__To do__.
Starting with the line below that holds "Cho vào giỏ hàng" and stopping after the line that holds "Naturpark-Scouting", transcribe the lines exactly, leaving out all pictures.

-------- Data provided

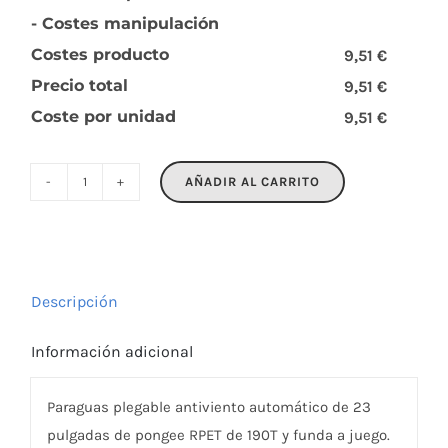
- Costes manipulación
Costes producto
9,51 €
Precio total
9,51 €
Coste por unidad
9,51 €
AÑADIR AL CARRITO
AGUMBE
cantidad
Descripción
Información adicional
Paraguas plegable antiviento automático de 23
pulgadas de pongee RPET de 190T y funda a juego.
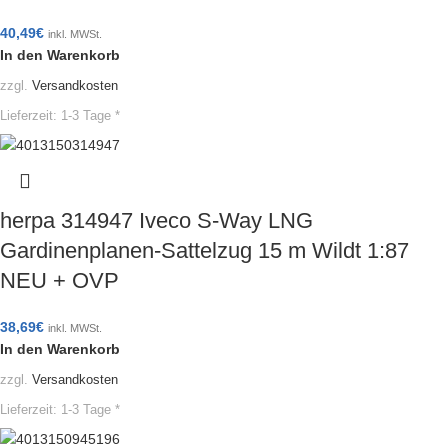
40,49
€
inkl. MWSt.
In den Warenkorb
zzgl.
Versandkosten
Lieferzeit:
1-3 Tage *
herpa 314947 Iveco S-Way LNG
Gardinenplanen-Sattelzug 15 m Wildt 1:87
NEU + OVP
38,69
€
inkl. MWSt.
In den Warenkorb
zzgl.
Versandkosten
Lieferzeit:
1-3 Tage *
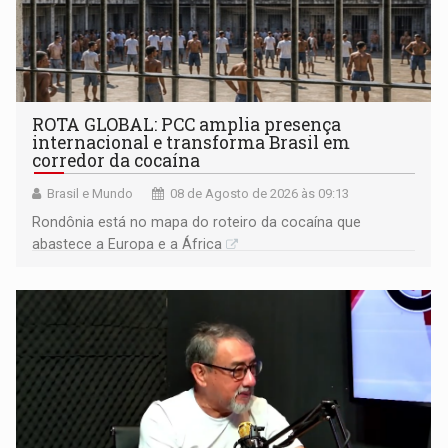
ROTA GLOBAL: PCC amplia presença
internacional e transforma Brasil em
corredor da cocaína
Brasil e Mundo
08 de Agosto de 2026 às 09:13
Rondônia está no mapa do roteiro da cocaína que
abastece a Europa e a África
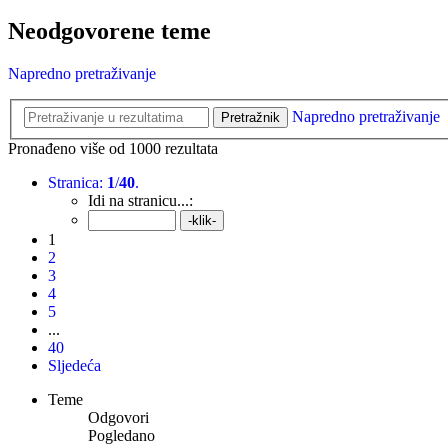
Neodgovorene teme
Napredno pretraživanje
Napredno pretraživanje
Pretražnik
Pronađeno više od 1000 rezultata
Stranica:
1
/
40
.
Idi na stranicu...:
1
2
3
4
5
...
40
Sljedeća
Teme
Odgovori
Pogledano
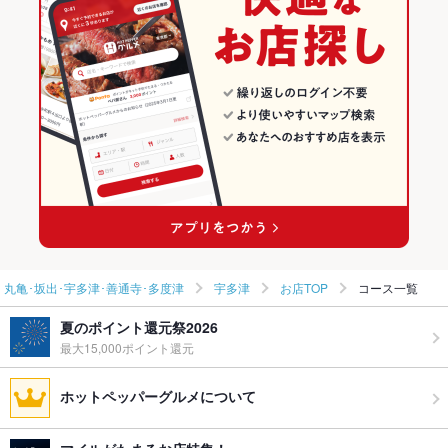
丸亀･坂出･宇多津･善通寺･多度津の居酒屋ランキング
宇多津のグルメランキング
宇多津の居酒屋ランキング
丸亀･坂出･宇多津･善通寺･多度津
宇多津
お店TOP
コース一覧
夏のポイント還元祭2026
最大15,000ポイント還元
ホットペッパーグルメについて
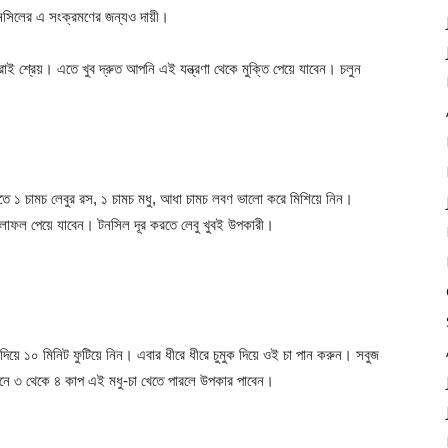
 টনসিলের এ সংক্রমণের জন্যও দায়ী।
রাই শ্রেয়। এতে খুব দ্রুত আপনি এই যন্ত্রণা থেকে মুক্তি পেয়ে যাবেন। চলুন
িতে ১ চামচ লেবুর রস, ১ চামচ মধু, আধা চামচ লবণ ভালো করে মিশিয়ে নিন।
ত ফলাফল পেয়ে যাবেন। টনসিল দূর করতে লেবু খুবই উপকারী।
়ে ১০ মিনিট ফুটিয়ে নিন। এবার ধীরে ধীরে চুমুক দিয়ে ওই চা পান করুন। সবুজ
রে। দিনে ৩ থেকে ৪ কাপ এই মধু-চা খেতে পারলে উপকার পাবেন।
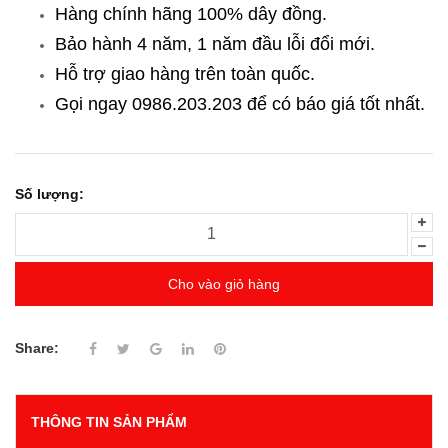
Hàng chính hãng 100% dây đồng.
Bảo hành 4 năm, 1 năm đầu lỗi đổi mới.
Hỗ trợ giao hàng trên toàn quốc.
Gọi ngay 0986.203.203
để có báo giá tốt nhất.
Số lượng:
Cho vào giỏ hàng
Share:
THÔNG TIN SẢN PHẨM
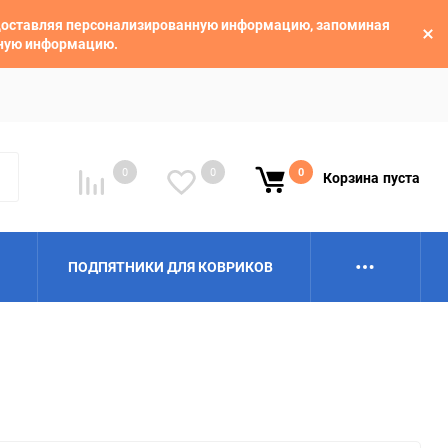
едоставляя персонализированную информацию, запоминая
ьную информацию.
0
0
0
Корзина
пуста
ПОДПЯТНИКИ ДЛЯ КОВРИКОВ
Alpina
Aro
BAIC
BelGee
Borgward
Brilliance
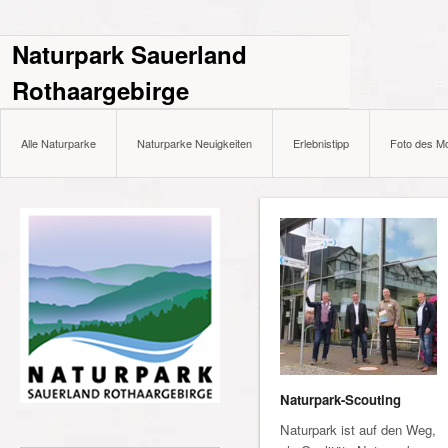
Naturpark Sauerland
Rothaargebirge
Alle Naturparke
Naturparke Neuigkeiten
Erlebnistipp
Foto des M
Naturpark-Scouting
Naturpark ist auf den Weg,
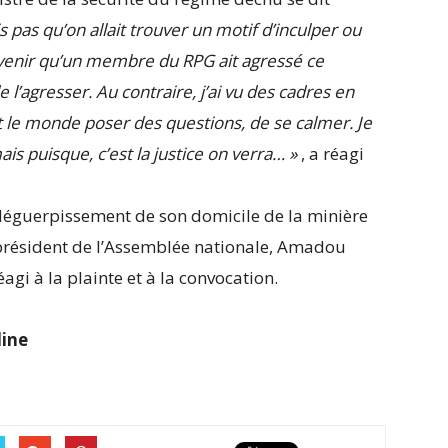
s pas qu’on allait trouver un motif d’inculper ou
ouvenir qu’un membre du RPG ait agressé ce
agresser. Au contraire, j’ai vu des cadres en
out le monde poser des questions, de se calmer. Je
is puisque, c’est la justice on verra… »
, a réagi
 déguerpissement de son domicile de la minière
n président de l’Assemblée nationale, Amadou
i à la plainte et à la convocation.
ine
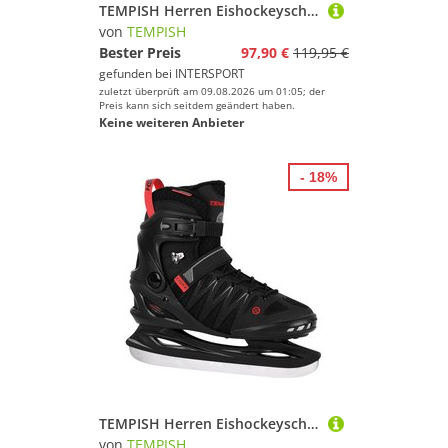
TEMPISH Herren Eishockeyschuhe Eishockeyschlittschuh CROX.X - Herren
von
TEMPISH
Bester Preis
97,90 €
119,95 €
gefunden bei
INTERSPORT
zuletzt überprüft am 09.08.2026 um 01:05; der
Preis kann sich seitdem geändert haben.
Keine weiteren Anbieter
- 18%
TEMPISH Herren Eishockeyschuhe Eishockeyschlittschuh CROX.X - Herren
von
TEMPISH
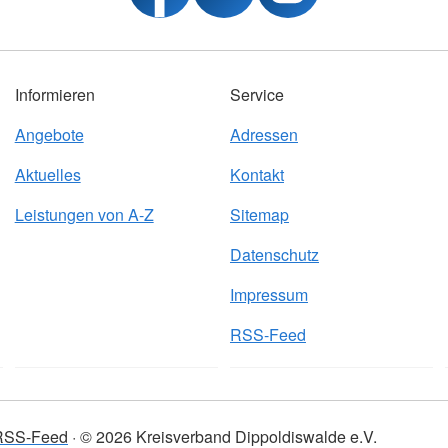
Informieren
Service
Angebote
Adressen
Aktuelles
Kontakt
Leistungen von A-Z
Sitemap
Datenschutz
Impressum
RSS-Feed
RSS-Feed
© 2026 Kreisverband Dippoldiswalde e.V.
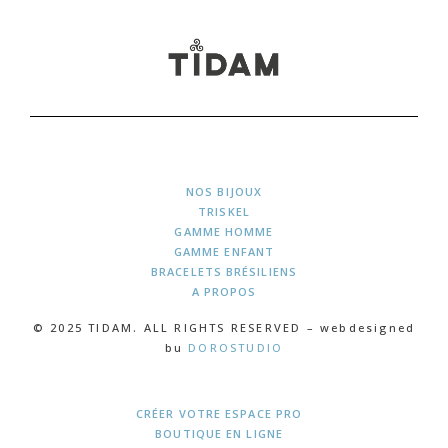
NOS BIJOUX
TRISKEL
GAMME HOMME
GAMME ENFANT
BRACELETS BRÉSILIENS
A PROPOS
© 2025 TIDAM. ALL RIGHTS RESERVED – webdesigned
bu
DOROSTUDIO
CRÉER VOTRE ESPACE PRO
BOUTIQUE EN LIGNE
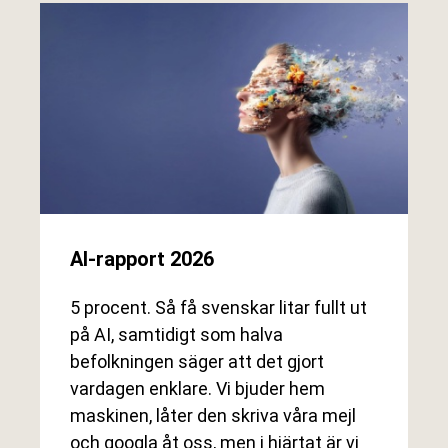
AI-rapport 2026
5 procent. Så få svenskar litar fullt ut
på AI, samtidigt som halva
befolkningen säger att det gjort
vardagen enklare. Vi bjuder hem
maskinen, låter den skriva våra mejl
och googla åt oss, men i hjärtat är vi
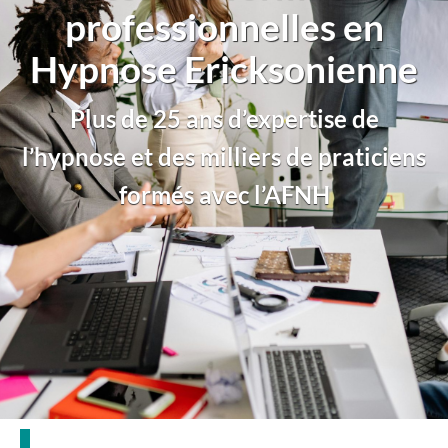
professionnelles en
Hypnose Ericksonienne
Plus de 25 ans d’expertise de
l’hypnose et des milliers de praticiens
formés avec l’AFNH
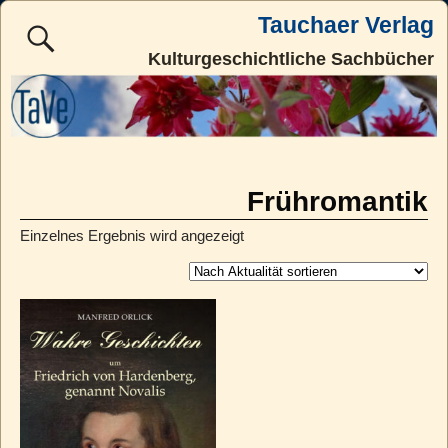
Tauchaer Verlag
Kulturgeschichtliche Sachbücher
Frühromantik
Einzelnes Ergebnis wird angezeigt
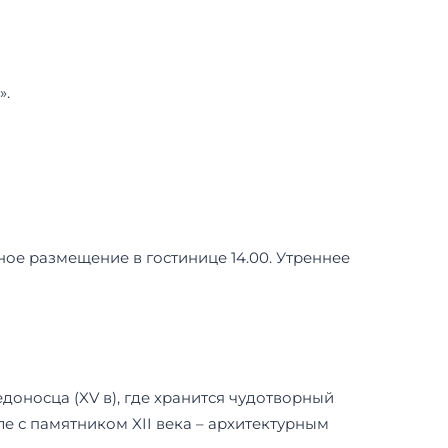
».
нное размещение в гостинице 14.00. Утреннее
доносца (XV в), где хранится чудотворный
ле с памятником XII века – архитектурным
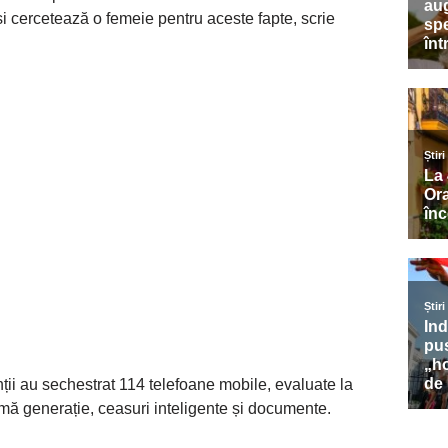
și cercetează o femeie pentru aceste fapte, scrie
ții au sechestrat 114 telefoane mobile, evaluate la
mă generație, ceasuri inteligente și documente.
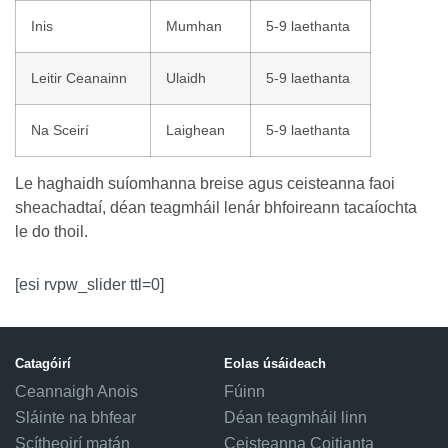
Inis
Mumhan
5-9 laethanta
Leitir Ceanainn
Ulaidh
5-9 laethanta
Na Sceirí
Laighean
5-9 laethanta
Le haghaidh suíomhanna breise agus ceisteanna faoi
sheachadtaí, déan teagmháil lenár bhfoireann tacaíochta
le do thoil.
[esi rvpw_slider ttl=0]
Catagóirí
Eolas úsáideach
Ceannaigh Anois
Fúinn
Sláinte na bhfear
Déan teagmháil linn
Scítheoirí matán
Ceisteanna Coitianta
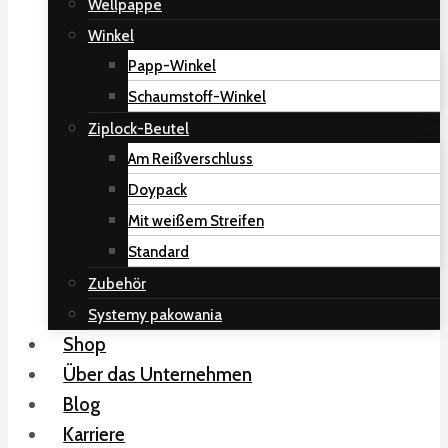
Wellpappe
Winkel
Papp-Winkel
Schaumstoff-Winkel
Ziplock-Beutel
Am Reißverschluss
Doypack
Mit weißem Streifen
Standard
Zubehör
Systemy pakowania
Shop
Über das Unternehmen
Blog
Karriere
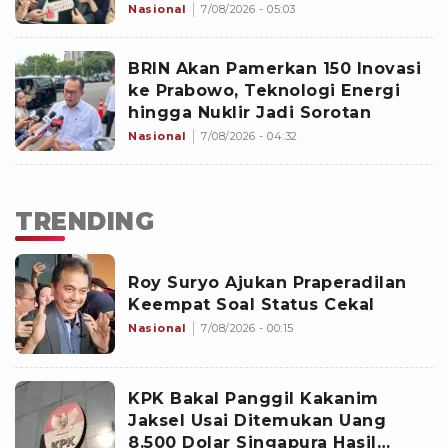
Nasional
7/08/2026 - 05:03
BRIN Akan Pamerkan 150 Inovasi
ke Prabowo, Teknologi Energi
hingga Nuklir Jadi Sorotan
Nasional
7/08/2026 - 04:32
TRENDING
Roy Suryo Ajukan Praperadilan
Keempat Soal Status Cekal
Nasional
7/08/2026 - 00:15
KPK Bakal Panggil Kakanim
Jaksel Usai Ditemukan Uang
8.500 Dolar Singapura Hasil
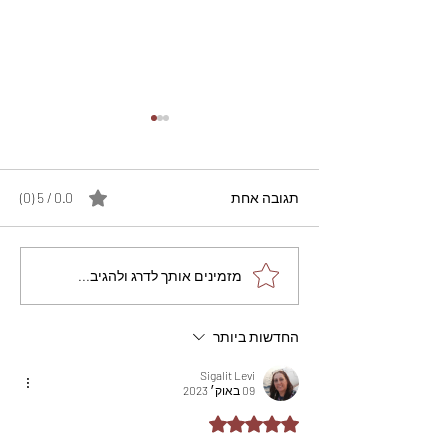
תגובה אחת
0.0 / 5 ‏(0)
מתכון מנצח עוגת מייפל
מזמינים אותך לדרג ולהגיב...
שוקולד בחושה וקלה - זיוה
כהן
החדשות ביותר
Sigalit Levi
09 באוק׳ 2023
דירוג של 5 מתוך 5 כוכבים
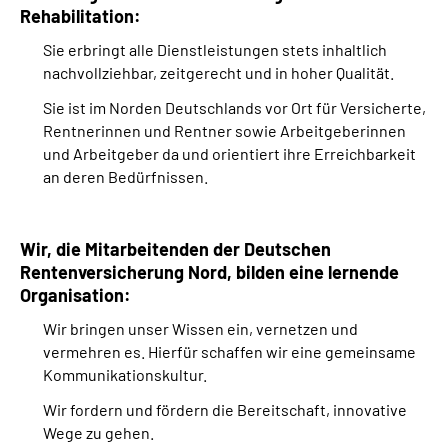
Rehabilitation:
Online-Services
Sie erbringt alle Dienstleistungen stets inhaltlich
Inhalte in Gebärdensprache (DGS)
nachvollziehbar, zeitgerecht und in hoher Qualität.
Sie ist im Norden Deutschlands vor Ort für Versicherte,
Leichte Sprache
Rentnerinnen und Rentner sowie Arbeitgeberinnen
und Arbeitgeber da und orientiert ihre Erreichbarkeit
an deren Bedürfnissen.
Suche
Wir, die Mitarbeitenden der Deutschen
Mein Kundenportal
Rentenversicherung Nord, bilden eine lernende
Organisation:
Wir bringen unser Wissen ein, vernetzen und
vermehren es. Hierfür schaffen wir eine gemeinsame
Kommunikationskultur.
Wir fordern und fördern die Bereitschaft, innovative
Wege zu gehen.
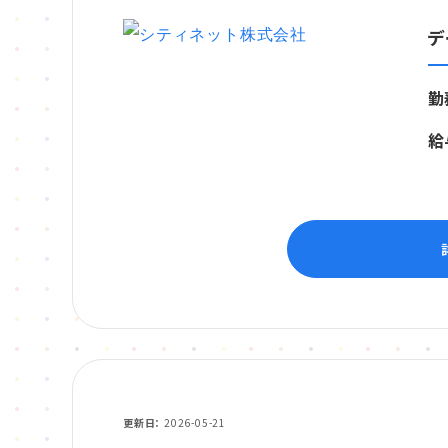
デ
勤
給
更新日
2026-05-21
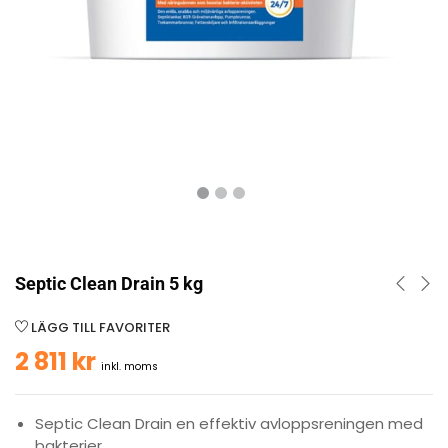
Septic Clean Drain 5 kg
LÄGG TILL FAVORITER
2 811
kr
inkl. moms
Septic Clean Drain en effektiv avloppsreningen med
bakterier.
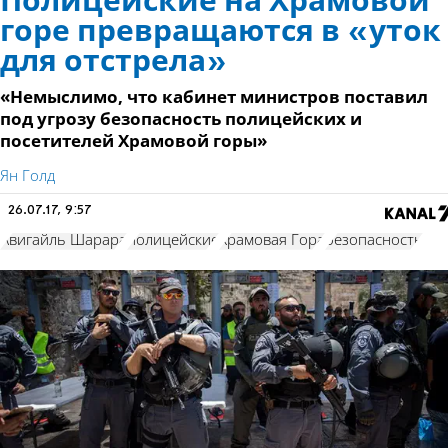
Полицейские на Храмовой
горе превращаются в «уток
для отстрела»
«Немыслимо, что кабинет министров поставил
под угрозу безопасность полицейских и
посетителей Храмовой горы»
Ян Голд
26.07.17, 9:57
Авигайль Шарара
полицейские
Храмовая Гора
безопасность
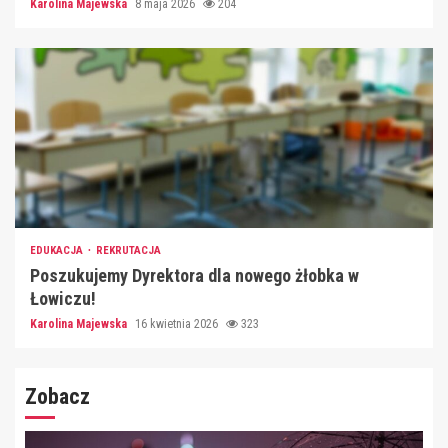
Karolina Majewska
8 maja 2026
204
EDUKACJA
REKRUTACJA
Poszukujemy Dyrektora dla nowego żłobka w
Łowiczu!
Karolina Majewska
16 kwietnia 2026
323
Zobacz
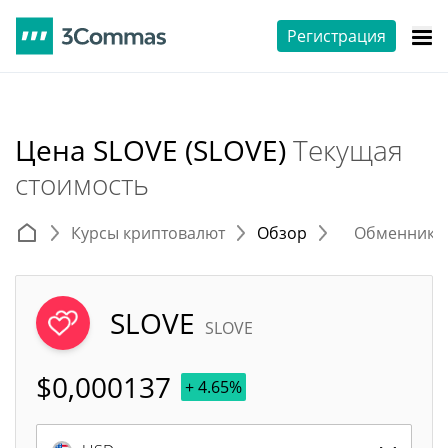
Регистрация
Цена SLOVE (SLOVE)
Текущая
стоимость
Курсы криптовалют
Обзор
Обменники 
SLOVE
SLOVE
$
0,000137
+ 4.65%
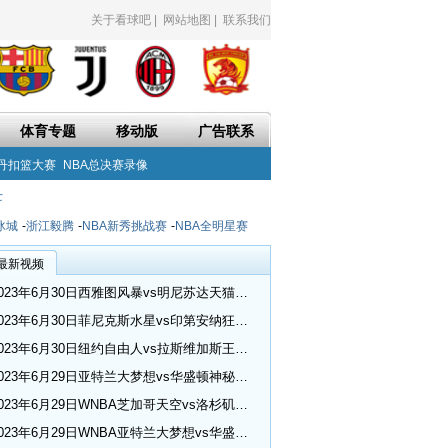
关于看球吧
|
网站地图
|
联系我们
体育专题
移动版
广告联系
丹扣篮大赛
NBA总决赛录像
士
冰城
-
浙江毅腾
-
NBA新秀挑战赛
-
NBA全明星赛
最新视频
2023年6月30日西雅图风暴vs明尼苏达天猫全场录像回放_WNBA常规赛
2023年6月30日菲尼克斯水星vs印第安纳狂热全场录像回放_WNBA常规赛
2023年6月30日纽约自由人vs拉斯维加斯王牌全场录像回放_WNBA常规赛
2023年6月29日亚特兰大梦想vs华盛顿神秘人全场录像回放_WNBA常规赛
2023年6月29日WNBA芝加哥天空vs洛杉矶火花视频集锦
2023年6月29日WNBA亚特兰大梦想vs华盛顿神秘人视频集锦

----------------

__Exercise result__.
Cho vào giỏ hàng
Share:
THÔNG TIN SẢN PHẨM
едоставляя персонализированную информацию, запоминая
ьную информацию.
0
0
0
Корзина
пуста
ПОДПЯТНИКИ ДЛЯ КОВРИКОВ
Alpina
Aro
BAIC
BelGee
Borgward
Brilliance
Naturpark Sauerland
Rothaargebirge
Alle Naturparke
Naturparke Neuigkeiten
Erlebnistipp
Foto des M
Naturpark-Scouting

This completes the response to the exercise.